*** Begin section ***

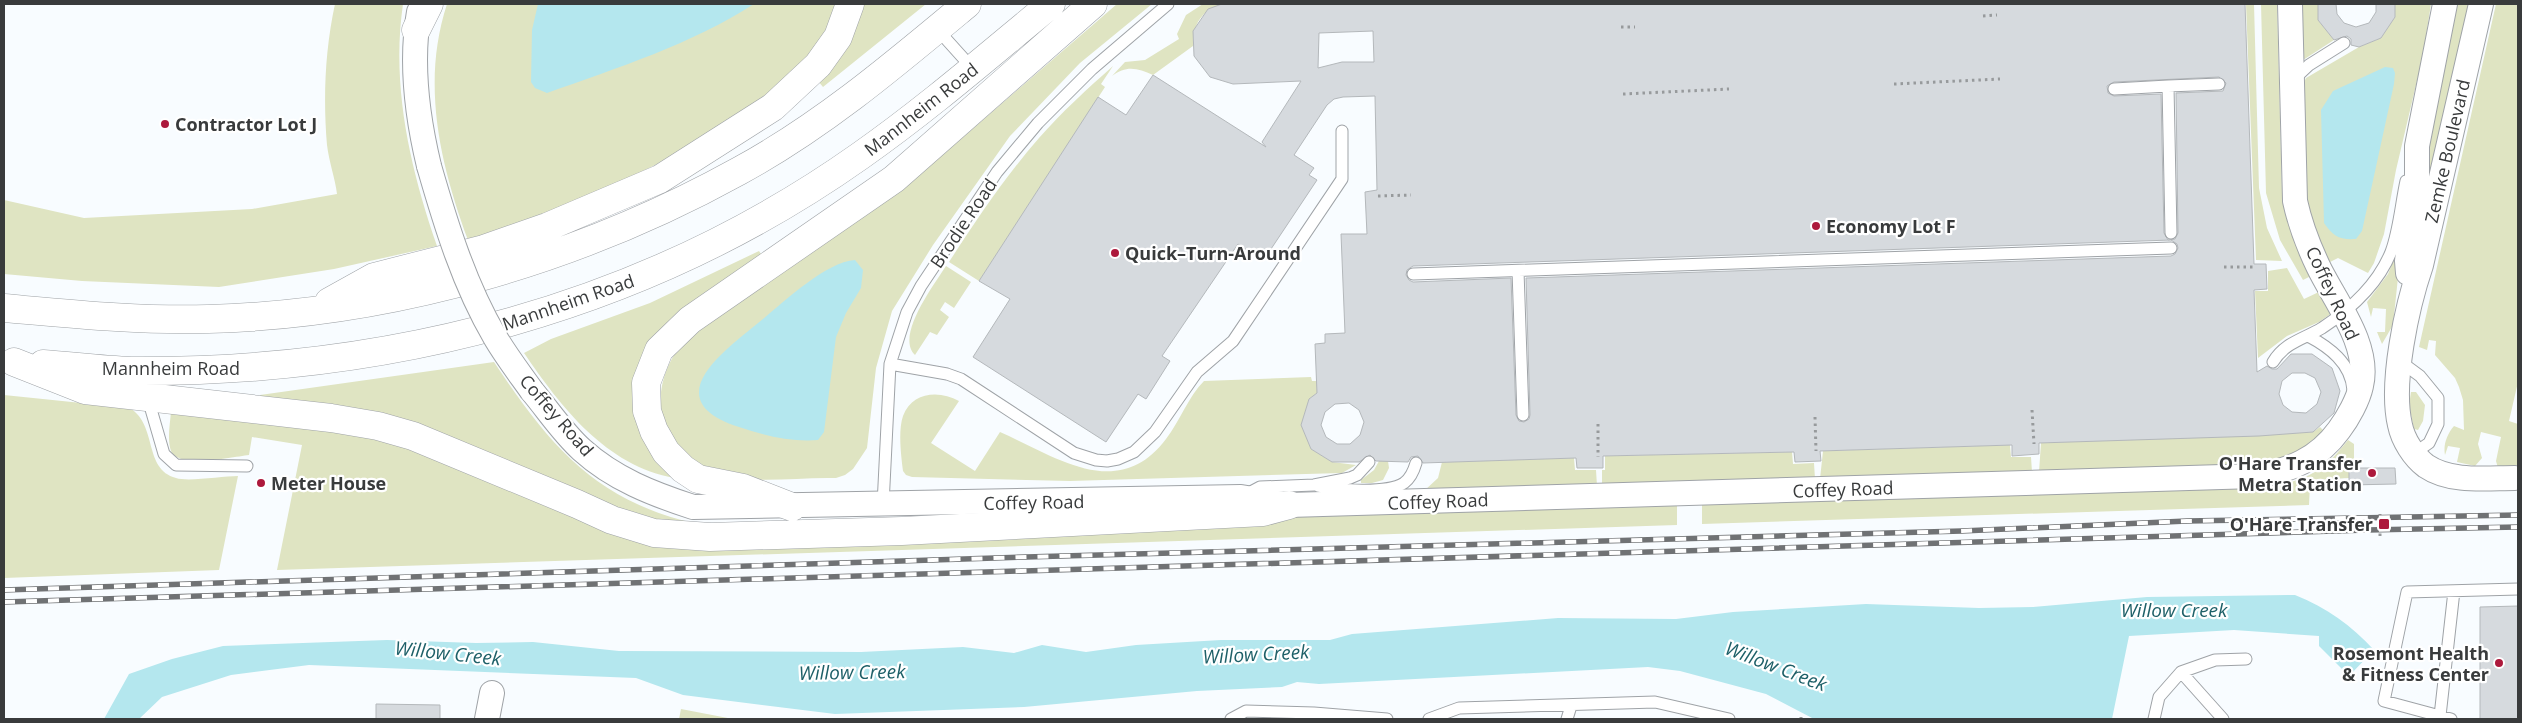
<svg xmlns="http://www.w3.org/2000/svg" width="2522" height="723" font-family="'Open Sans',sans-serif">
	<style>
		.green { fill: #dfe4c2 }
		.water { fill: #b4e7ee }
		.building { fill: #d6dade; stroke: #b4b8bb; fill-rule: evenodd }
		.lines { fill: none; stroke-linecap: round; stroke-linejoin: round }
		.service-casing { stroke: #9fa3a7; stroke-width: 13 }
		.minor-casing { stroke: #9fa3a7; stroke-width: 26 }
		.primary-casing { stroke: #9fa3a7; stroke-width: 29 }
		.path { stroke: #979a9c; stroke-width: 3; stroke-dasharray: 2.5 4; stroke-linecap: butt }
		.service { stroke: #fff; stroke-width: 11 }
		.minor { stroke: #fff; stroke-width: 24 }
		.primary { stroke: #fff; stroke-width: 28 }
		.rail-casing { stroke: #707274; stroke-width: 5.5 }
		.rail { stroke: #fff; stroke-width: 4; stroke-dasharray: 11; stroke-linecap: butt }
		.minor-bridge-casing { stroke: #9fa3a7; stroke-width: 26; stroke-linecap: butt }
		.minor-bridge { stroke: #fff; stroke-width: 24 }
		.poi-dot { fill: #ad193c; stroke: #fff; stroke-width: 2 }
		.labels { text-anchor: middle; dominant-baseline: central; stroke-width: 4.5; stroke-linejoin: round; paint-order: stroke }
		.street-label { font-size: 18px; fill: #393b3c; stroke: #fff }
		.poi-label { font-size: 18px; font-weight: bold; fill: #393b3c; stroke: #fff; text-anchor: start }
		.water-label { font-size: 19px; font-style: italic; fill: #1e6068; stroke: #fff }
	</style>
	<rect width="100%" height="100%" fill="#f8fcff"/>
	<path class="green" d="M335,4H403C391,86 410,168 437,246L334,269L219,287L82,281L4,274V200L84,218L252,209L337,194C335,178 329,162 327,145C323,98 325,50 335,4Z
		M447,4H836C821,91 640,176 564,207C533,220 500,229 468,240C440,163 421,84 447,4Z
		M862,4H926L823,87L818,81Z
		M1117,4H1152L1080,63L1010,136L933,245L892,311L876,368L867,448L853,469L845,475L836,478C797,477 756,484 718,475C711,473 705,467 698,463C649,432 651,376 688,337L925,170Z
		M1203,4H1222C1201,11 1193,24 1193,46L1153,75C1138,68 1126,65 1112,76L1125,62L1145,60L1179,39L1177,34L1186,15Z
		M2246,4H2254L2259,188L2267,228L2282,261L2256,260Z
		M2261,4H2277L2282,193C2286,223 2300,248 2313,275L2303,280L2280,240L2266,193Z
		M2298,4H2318V20L2334,40L2300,62Z
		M2395,4H2431L2423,55L2396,170L2384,234L2374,263L2368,273L2338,258L2328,263L2303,203L2302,86L2306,78L2359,47L2381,38L2395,17Z
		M2453,4H2470L2426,196L2421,195Z
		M2496,4H2518V382L2509,421L2518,424V464L2513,468H2498L2496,461L2501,437L2481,432L2478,444L2482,458L2475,466L2457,462L2460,448L2448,446L2445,455C2443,445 2447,434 2454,426L2464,430L2463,400L2459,387L2455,378L2435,355L2436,341L2429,340L2427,350L2419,347Z
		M1113,66L1101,84L1105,87L979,281L949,262C977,219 1005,177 1039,138C1062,112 1087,89 1113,66Z
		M2399,247L2401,249L2393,325L2382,344L2377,332H2385L2386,309L2373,308L2371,317L2367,302L2388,274Z
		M759,251L763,257L672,318L656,335L643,355L675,478C606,466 561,407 524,353L551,339L650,303Z
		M946,266L971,282L954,308L945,302L940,310L949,317L937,335L930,332L915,355C895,336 934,285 946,266Z
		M2287,268L2304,299L2321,291L2332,313L2319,322L2287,336L2258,358L2255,291H2268V271Z
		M494,362C549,445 596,502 698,524H650L374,413L338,405L261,397L260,395Z
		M1311,377L1312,381H1328V385L1309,399L1302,424L1311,449L1332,462L1356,465L1342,473L1070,481L912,477L906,475L903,471C901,455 898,431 903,416C912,392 939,390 959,401L931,443L975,471L1000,432C1055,456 1118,503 1166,439C1180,421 1188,397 1204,381Z
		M2411,392H2416L2425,405L2423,421L2418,430L2414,429L2409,405Z
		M4,395L130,408C158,426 143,469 176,478C188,482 223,476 238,476L219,570L4,578Z
		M171,412L362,436L398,445L601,529L1201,519L1677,505V525L277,570L302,445L252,437L249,455C232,457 178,469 171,451C167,439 170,424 171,412Z
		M2320,427L2325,432L2314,444L2270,464L2039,472L2041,443L2313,432Z
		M2348,440L2354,444V468H2349V478L2314,480L2310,484L2309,505L1702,524V503L2267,488C2289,483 2312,478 2329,461C2336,455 2342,447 2348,440Z
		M2010,445L2011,457H2031L2032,472L1820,479L1823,451Z
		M1792,452L1793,464L1814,463L1815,479L1602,486V470H1605V456Z
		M1574,458L1575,470H1596L1597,486L1424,491L1438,478L1442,462Z
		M1379,461H1388L1389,468L1383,480L1372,483H1361V480L1374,470Z
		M681,709L733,719H679Z"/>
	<path class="water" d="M538,4H754C692,44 617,68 547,93L535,88L531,82L532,30Z
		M2385,67L2393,68L2395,73L2394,84L2362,231L2356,239C2339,240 2333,236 2324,223L2321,110L2333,91Z
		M855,260L863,270L861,288L846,313L836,337L824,432L818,440C791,442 765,436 739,427C653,399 727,349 763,319C786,300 826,262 855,260Z
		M2295,595C2327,608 2351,625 2374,650L2349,676L2319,646V636L2234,630L2129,636L2112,719H1814L1766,694L1680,671L1648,667L1319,684L1297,682L1282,687L1197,691L1024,707L835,714L683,695L636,678L309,665L231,675L162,697L139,719H104L129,674L172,659L223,646L387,640L476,643L533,642L619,651L861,652L963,647L1014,653L1042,645L1086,652L1136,645L1221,640H1330L1352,634L1558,618L1676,619L1733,612L1866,604L1979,608L2033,607L2147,597Z"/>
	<path class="building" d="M1222,4H2245L2254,264H2266L2267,289L2254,290L2257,372L2267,366L2272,369H2277L2291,354H2312L2332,368L2340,391L2334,413L2313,432L2259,436L2039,443V454L2012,456V445L1820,451L1821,461L1795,462L1794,452L1603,456V468H1577L1576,458L1423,463L1418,456L1411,457L1408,462L1376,461L1370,455L1359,462H1332L1311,449L1301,425L1309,399L1317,393L1315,344L1325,343V334L1345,333L1341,234H1367L1365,192L1377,190L1375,96L1343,97L1334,99L1327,105L1294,155L1314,168L1309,175L1317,180L1263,261L1238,244L1162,356L1170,361L1146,399L1138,394L1106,442L973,357L1010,299L979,281L1098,97L1126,115L1153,75L1266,147L1262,142L1301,81L1233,84L1210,77L1194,56L1193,31L1208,9ZM1373,31L1374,62H1342L1318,68L1319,33ZM2219,77L2226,83L2223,91L2176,93L2178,233L2175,239L2168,240L2164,233L2161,94L2114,96L2108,93L2107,86L2114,82ZM2171,240L2177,244L2178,248L2175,254L2171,256L1526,278L1530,415L1529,419L1524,422L1519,421L1516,415L1511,278L1413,282L1409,280L1406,275L1407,270L1413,266ZM2292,373H2305L2315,378L2321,392L2317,404L2306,413L2292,412L2283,405L2279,394L2282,381ZM1349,403L1359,410L1364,422L1360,435L1350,444H1337L1326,437L1321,425L1325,412L1335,404Z
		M2318,4H2336L2337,14L2344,23L2356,27L2369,23L2376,12V4H2395V17L2381,38L2359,47L2351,45V39L2347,36L2334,40L2318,20Z
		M2349,468H2395L2396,484L2349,485Z
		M2518,606V719H2480V607Z
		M376,704L440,705V719H376Z"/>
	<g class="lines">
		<g class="service-casing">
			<path id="service" d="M937,29L973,69
				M2292,81L2309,65L2344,43
				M2114,89L2168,86
				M2171,233L2168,86L2219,84
				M1518,271L1523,415
				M1413,274L2171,248
				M2308,336C2329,347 2351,363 2353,390
				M2273,362C2285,342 2304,339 2322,328C2351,309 2378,284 2391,252C2399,231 2401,204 2406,181
				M2401,362L2420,376L2438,398V424L2429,443L2413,454
				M890,364L947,374L961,379L1074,453L1096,460L1107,461L1118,459L1134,452L1155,432L1197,372L1233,341L1342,179V131
				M148,399L164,454L176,465L247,466
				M1318,486C1338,490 1387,494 1404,483C1411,478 1414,470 1416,463
				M1245,495L1260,487L1314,485L1350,478L1357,475L1369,462
				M883,505L890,364L907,312L921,286L997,172L1038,123L1092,69L1168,4
				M2181,672L2215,660L2246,659
				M2440,716L2454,591
				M1231,719L1246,711L1314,713L1387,719
				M1429,719L1459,708L1655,702L1729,719
				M1567,719L1571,706
				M2154,719L2159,697L2181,672L2223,719
				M2451,719L2384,701L2407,592L2518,589"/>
		</g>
		<g class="minor-casing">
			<path id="minor" d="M2481,4L2421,265C2407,306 2390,383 2400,425C2403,440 2414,457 2426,466C2451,483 2487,478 2515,478
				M419,12C410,63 417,116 429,166
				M2408,273L2407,261L2417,182V146L2445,4
				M532,391C548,410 563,433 582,450C614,479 653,494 693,507L1241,497L1289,505L2255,476C2290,471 2318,459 2339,430C2348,418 2358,400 2361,386C2371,345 2334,300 2318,266C2308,245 2300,224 2295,201L2290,4
				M487,719L492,693"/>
		</g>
		<g class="primary-casing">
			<path id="primary" d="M416,30L429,4
				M329,302L374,277L484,249L547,227L660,179L773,107L818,65L838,37L850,4
				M4,308C72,314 140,321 208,319C392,314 578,260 739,171C822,126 895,64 967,4
				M14,362L85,390L331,418L378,426L413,436L577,504L612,520L654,533L710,537L902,531L1263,512L1289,505
				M43,364C72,366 102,370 131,371C392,373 645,308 860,156C927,109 989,55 1051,4
				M792,507L743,488L698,479L683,469L666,452L654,431L647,411L646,383L659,350L690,320L894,179L1093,4"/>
		</g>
		<path class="path" d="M1983,16L1997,15
			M1621,27H1635
			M1894,84L2000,79
			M1623,94L1729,89
			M1378,196L1411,195
			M2224,267H2253
			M2032,410L2034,444
			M1815,417L1816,451
			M1598,424V457
			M2380,536V511
			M1801,719V717"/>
		<use href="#service" class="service"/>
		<use href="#minor" class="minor"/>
		<use href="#primary" class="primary"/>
		<g class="rail-casing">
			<path id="rail" d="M4,590L1026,557L1962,531L2187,521L2518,515
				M4,602L2367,530L2518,527"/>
		</g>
		<use href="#rail" class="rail"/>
		<g class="minor-bridge-casing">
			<path id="minor-bridge" d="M429,166C446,225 464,284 495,337C506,356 520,374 532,391"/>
		</g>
		<use href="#minor-bridge" class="minor-bridge"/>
	</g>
	<g class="poi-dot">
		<circle cx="165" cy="124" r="5"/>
		<circle cx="1816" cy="226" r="5"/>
		<circle cx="1115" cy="253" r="5"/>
		<circle cx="2372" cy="473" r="5"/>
		<circle cx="261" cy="483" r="5"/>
		<rect x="2378" y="518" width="12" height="12" rx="2.5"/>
		<circle cx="2499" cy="663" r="5"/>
	</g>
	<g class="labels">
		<g class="street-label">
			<text transform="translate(921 109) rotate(-38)">Mannheim Road</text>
			<text transform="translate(2447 151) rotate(-77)">Zemke Boulevard</text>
			<text transform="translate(963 223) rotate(-56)">Brodie Road</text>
			<text transform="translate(2333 293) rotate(65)">Coffey Road</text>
			<text transform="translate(568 302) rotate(-19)">Mannheim Road</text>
			<text x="171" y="368">Mannheim Road</text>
			<text transform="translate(557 415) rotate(49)">Coffey Road</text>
			<text transform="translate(1843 489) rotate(-2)">Coffey Road</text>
			<text transform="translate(1438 501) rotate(-2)">Coffey Road</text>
			<text transform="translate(1034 502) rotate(-1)">Coffey Road</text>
		</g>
		<g class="poi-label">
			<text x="175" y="124">Contractor Lot J</text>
			<text x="1826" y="226">Economy Lot F</text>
			<text x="1125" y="253">Quick–Turn-Around</text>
			<text x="2362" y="463" text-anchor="end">O'Hare Transfer<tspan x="2362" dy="21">Metra Station</tspan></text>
			<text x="271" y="483">Meter House</text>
			<text x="2373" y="524" text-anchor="end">O'Hare Transfer</text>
			<text x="2489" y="653" text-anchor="end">Rosemont Health<tspan x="2489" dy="21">&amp; Fitness Center</tspan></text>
		</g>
		<g class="water-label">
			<text x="2174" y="610">Willow Creek</text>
			<text transform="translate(448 653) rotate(6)">Willow Creek</text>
			<text transform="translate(1256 654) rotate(-3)">Willow Creek</text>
			<text transform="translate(1776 666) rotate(21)">Willow Creek</text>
			<text transform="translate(852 672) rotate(-1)">Willow Creek</text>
		</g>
	</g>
	<rect width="2522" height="723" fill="none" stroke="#393b3c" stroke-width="10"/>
</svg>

*** End section ***

■ Task directions: A complete answer lists every line of the listing above that holds the word "lines".

■ Task solution:
		.lines { fill: none; stroke-linecap: round; stroke-linejoin: round }
	<g class="lines">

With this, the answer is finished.